PROBLEM REQUIREMENTS:
Leave the pictures out. Return all other data exactly.

GIVEN RECORDS:
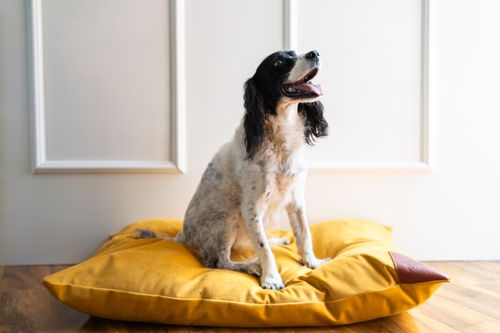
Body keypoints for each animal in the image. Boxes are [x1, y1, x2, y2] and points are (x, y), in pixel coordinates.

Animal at [145, 49, 332, 288]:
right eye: (279, 62)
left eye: (294, 53)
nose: (314, 53)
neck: (280, 137)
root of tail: (183, 236)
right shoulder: (250, 207)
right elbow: (263, 248)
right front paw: (271, 278)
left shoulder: (295, 199)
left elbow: (305, 235)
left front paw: (313, 262)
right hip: (228, 219)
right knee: (220, 262)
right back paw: (251, 266)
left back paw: (277, 240)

SOLUTION FOR THIS PROBLEM:
Body keypoints for each animal in the image. Boxes are [x1, y1, x2, y2] and points are (x, y), in pixel coordinates.

Animal at [145, 49, 332, 288]:
right eye: (279, 62)
left eye: (294, 53)
nose: (314, 53)
neck: (280, 137)
root of tail: (183, 236)
right shoulder: (250, 207)
right elbow: (263, 248)
right front paw: (271, 278)
left shoulder: (295, 199)
left elbow: (305, 235)
left front paw: (313, 262)
right hip: (228, 219)
right knee: (220, 262)
right back paw: (251, 266)
left back paw: (277, 240)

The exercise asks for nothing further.